District 834 approves budget cuts
After multiple meetings and months of discussions District 834 School Board finally cut its budget Thursday.
District 834 School Board approved $6.398 million in budget adjustments during its March 8 regular meeting at Stillwater City Hall.
"To see and approve this final list is heartbreaking," Superintendent Corey Lunn said, "I don't know how else to say it.
"I hope we can turn this difficult situation into a positive."
The budget adjustments that were approved were presented by the district's Budget Adjustment Advisory Committee, which held a total of eight meeting since this fall.
Over the past six months the 32-member BAAC, comprises of parents, staff and students, reviewed a list of over 200 items and narrowed the list down to 41 areas that could receive cuts for the 2012-2013 school year.
The areas fall under the categories of calendar adjustments, transportation, class sizes, co-curricular activities, staff reductions, supplies and materials, fees and revenue.
"What we tried to do was turn over every rock," School Board member Mick Ptacek said.
The budget cuts
District 834 was previously tasked with cutting $10 million from its operating budget for next year after a levy request seeking additional funding failed in November.
The decrease in projected budget cuts stemmed from the discovery of a surplus of funds at the end of this school year as well as changes in the district's borrowing and fund balances.

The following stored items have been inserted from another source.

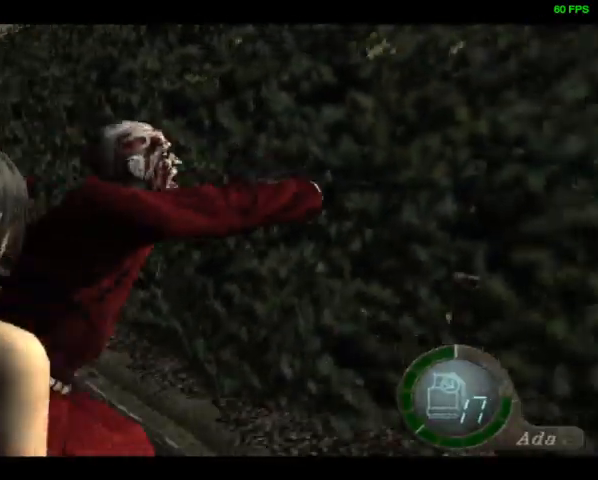
{"buttons": ["DPAD_UP", "DPAD_RIGHT"], "left_stick": "center", "right_stick": "center", "events": [[67, "R1", "up"], [100, "R1", "down"], [167, "DPAD_DOWN", "up"], [167, "DPAD_UP", "down"], [200, "R1", "up"], [333, "right_stick", "center"]]}
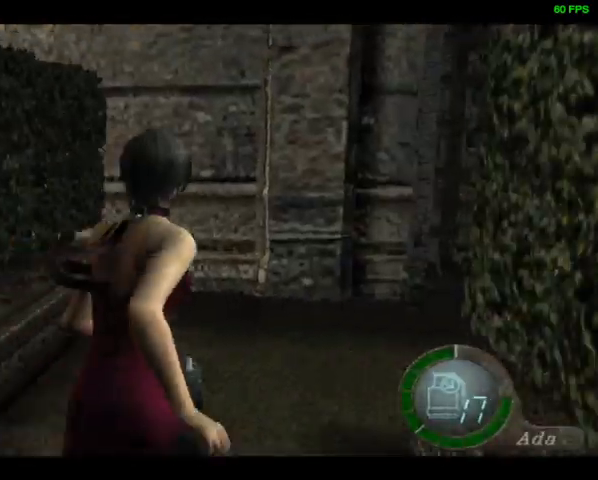
{"buttons": ["DPAD_UP", "DPAD_RIGHT"], "left_stick": "center", "right_stick": "right", "events": [[367, "right_stick", "right"]]}
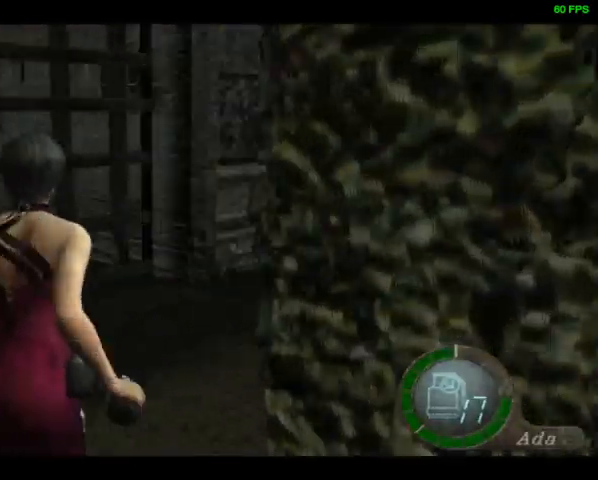
{"buttons": ["DPAD_UP", "DPAD_RIGHT"], "left_stick": "center", "right_stick": "right", "events": []}
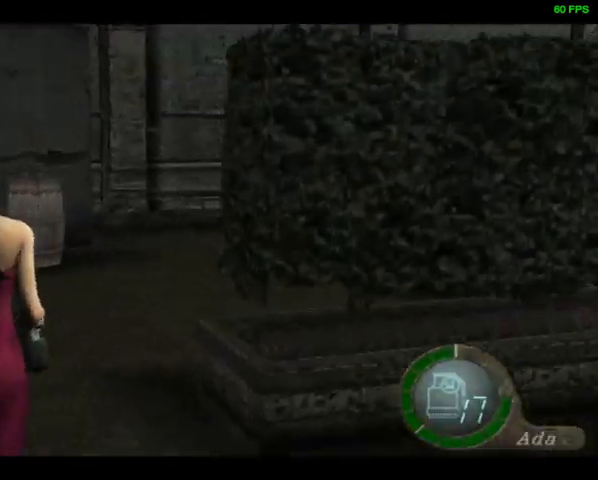
{"buttons": ["DPAD_UP"], "left_stick": "center", "right_stick": "center", "events": [[300, "right_stick", "center"], [400, "DPAD_RIGHT", "up"]]}
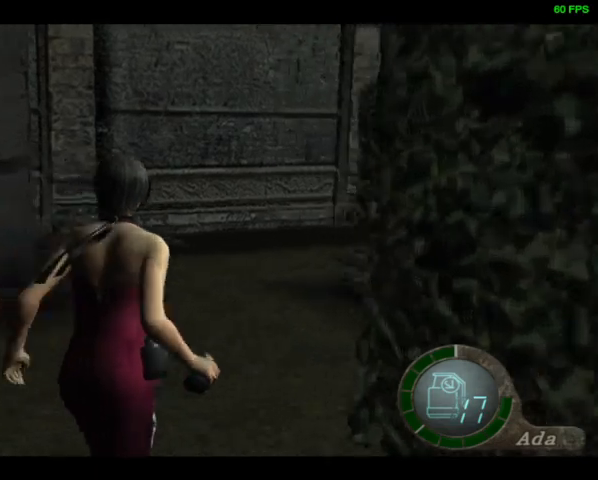
{"buttons": ["DPAD_UP"], "left_stick": "center", "right_stick": "center", "events": []}
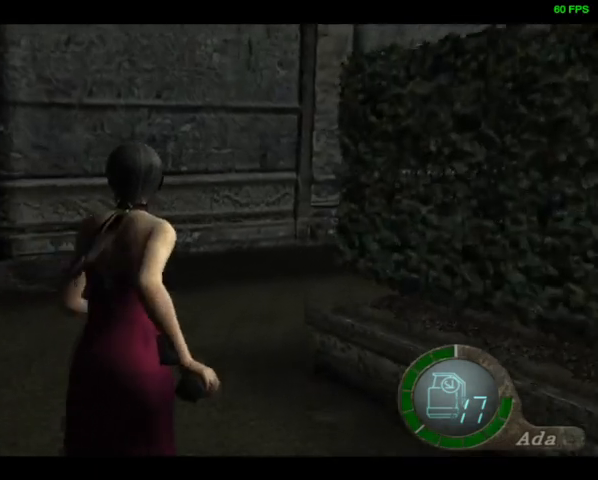
{"buttons": ["DPAD_UP", "DPAD_RIGHT"], "left_stick": "center", "right_stick": "right", "events": [[200, "DPAD_RIGHT", "down"], [200, "right_stick", "right"]]}
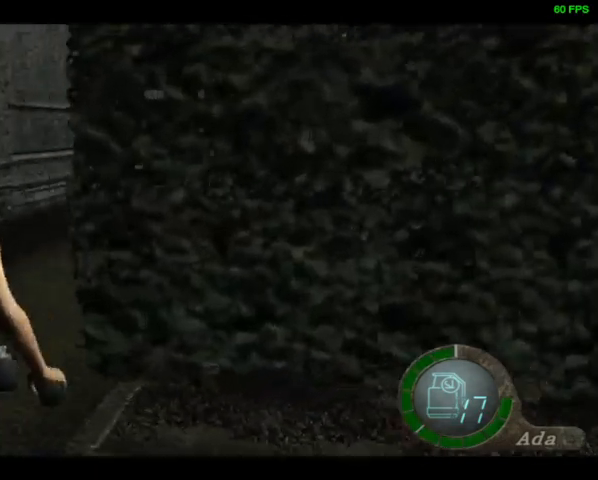
{"buttons": ["DPAD_UP"], "left_stick": "center", "right_stick": "center", "events": [[400, "DPAD_RIGHT", "up"], [433, "right_stick", "center"]]}
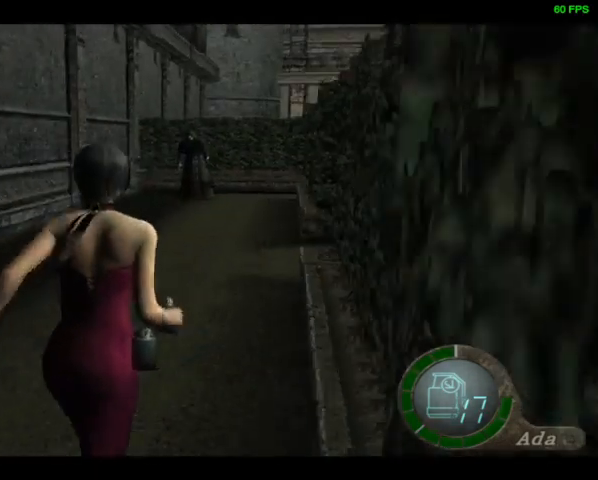
{"buttons": ["DPAD_UP"], "left_stick": "center", "right_stick": "center", "events": []}
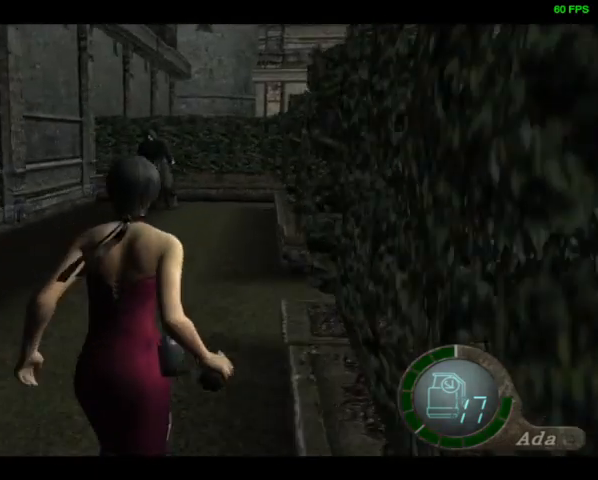
{"buttons": ["DPAD_UP", "DPAD_LEFT"], "left_stick": "center", "right_stick": "center", "events": [[433, "DPAD_LEFT", "down"]]}
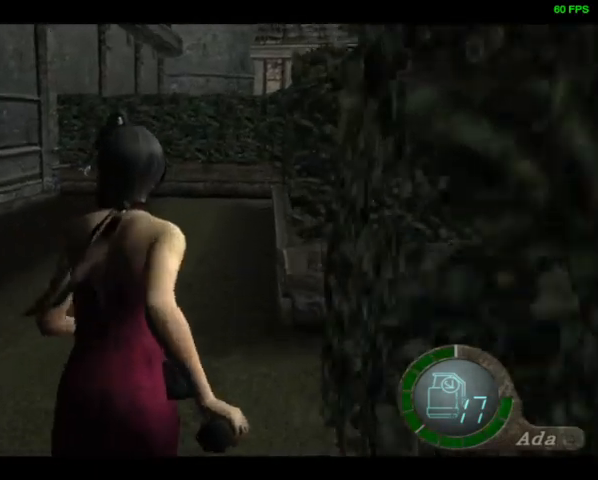
{"buttons": [], "left_stick": "center", "right_stick": "center", "events": [[200, "DPAD_LEFT", "up"], [267, "DPAD_UP", "up"], [367, "TRIANGLE", "down"], [400, "TRIANGLE", "up"], [433, "TRIANGLE", "down"], [500, "TRIANGLE", "up"]]}
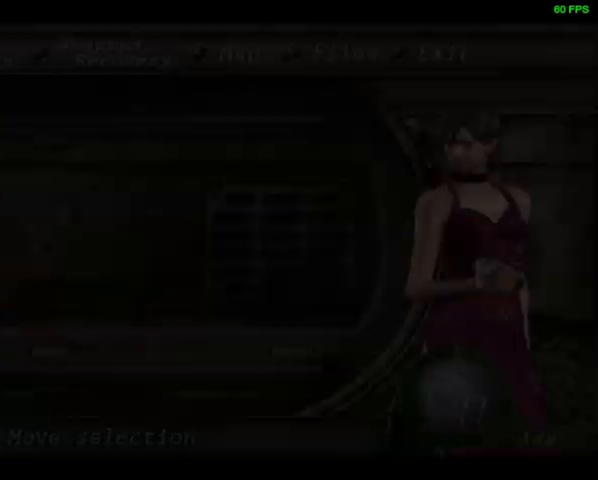
{"buttons": [], "left_stick": "center", "right_stick": "center", "events": [[200, "R1", "down"], [333, "R1", "up"]]}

The first tier of cuts contains an already approved $2 million in cuts and an additional $2 million in one-time budget transfers.

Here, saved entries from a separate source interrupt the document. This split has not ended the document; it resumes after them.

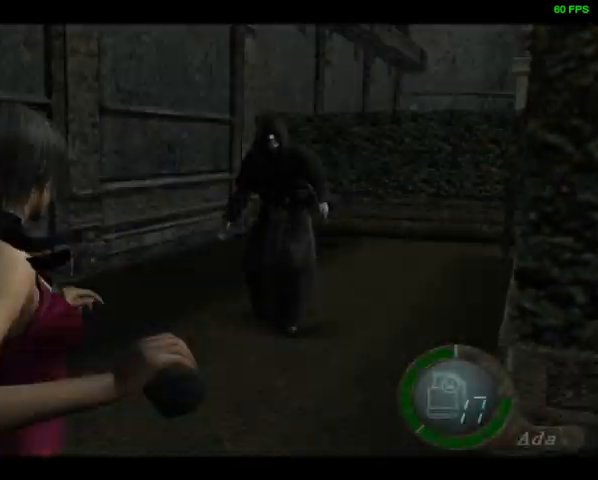
{"buttons": ["R1"], "left_stick": "center", "right_stick": "center", "events": [[167, "TRIANGLE", "down"], [300, "TRIANGLE", "up"], [467, "R1", "down"]]}
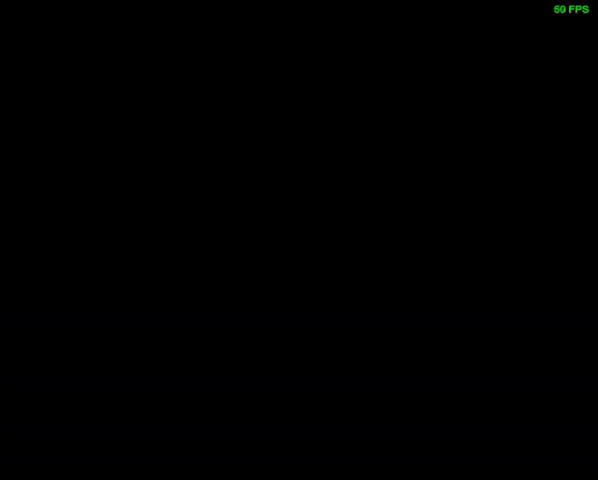
{"buttons": ["SQUARE", "R1", "DPAD_RIGHT"], "left_stick": "center", "right_stick": "center", "events": [[367, "DPAD_RIGHT", "down"], [400, "SQUARE", "down"]]}
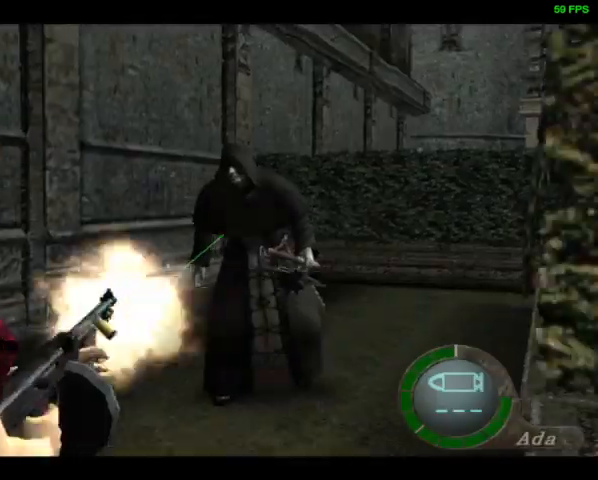
{"buttons": ["TRIANGLE", "DPAD_DOWN", "DPAD_RIGHT"], "left_stick": "center", "right_stick": "center", "events": [[33, "DPAD_RIGHT", "up"], [167, "DPAD_RIGHT", "down"], [200, "DPAD_RIGHT", "up"], [333, "R1", "up"], [333, "SQUARE", "up"], [367, "DPAD_DOWN", "down"], [367, "DPAD_RIGHT", "down"], [467, "TRIANGLE", "down"]]}
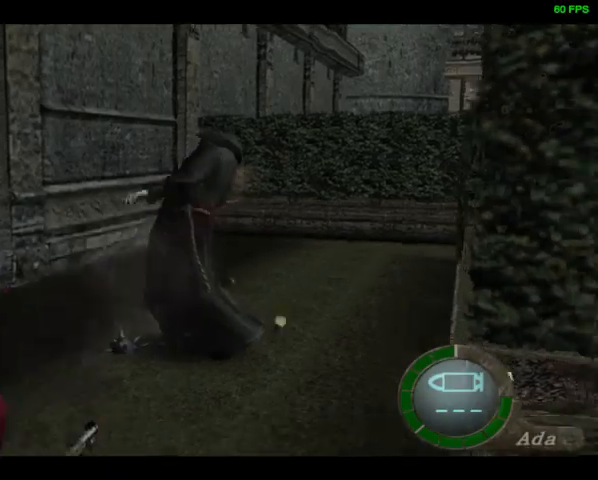
{"buttons": [], "left_stick": "center", "right_stick": "center", "events": [[33, "DPAD_DOWN", "up"], [33, "DPAD_RIGHT", "up"], [33, "TRIANGLE", "up"], [200, "DPAD_DOWN", "down"], [200, "DPAD_LEFT", "down"], [300, "TRIANGLE", "down"], [333, "DPAD_DOWN", "up"], [333, "DPAD_LEFT", "up"], [333, "TRIANGLE", "up"], [367, "TRIANGLE", "down"], [400, "TRIANGLE", "up"]]}
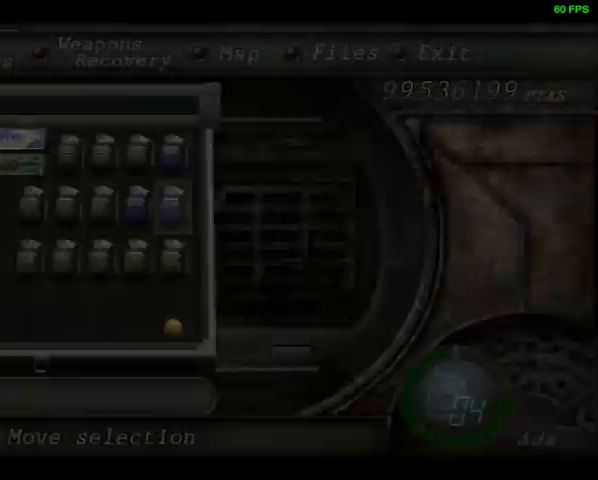
{"buttons": ["DPAD_UP", "DPAD_RIGHT"], "left_stick": "center", "right_stick": "center", "events": [[267, "right_stick", "right"], [333, "DPAD_RIGHT", "down"], [333, "DPAD_UP", "down"], [333, "R1", "down"], [400, "R1", "up"], [400, "right_stick", "center"]]}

The second tier of cuts, totaling, $2.3 million include: fee increases, staff reductions, class size increases, district department budget reductions and salary decreases for custodial staff.
The second tier also includes an increase in district advertising and a change in the district's transportation model to increase efficiency.
The final tier of cuts, which totals $246,600, includes cutting special education positions, where allowed by law, and moving specialist sections from a 30-minute to 25-minute slot.
Parents stand up for Stonebridge
Throughout the budget process, one of the items that received considerable negative reaction from parents related to a line item that proposed to restructure Stonebridge Elementary, in Stillwater, in order to save $51,000.
Stonebridge Elementary is set up differently than other district elementary schools in that the school's kindergarten and first grade classes function under a model which has students work with paraprofessionals, in smaller groups, for nearly of half of their day.
Several students and parents spoke during Thursday's public comment portion of the meeting to address Stonebridge's importance.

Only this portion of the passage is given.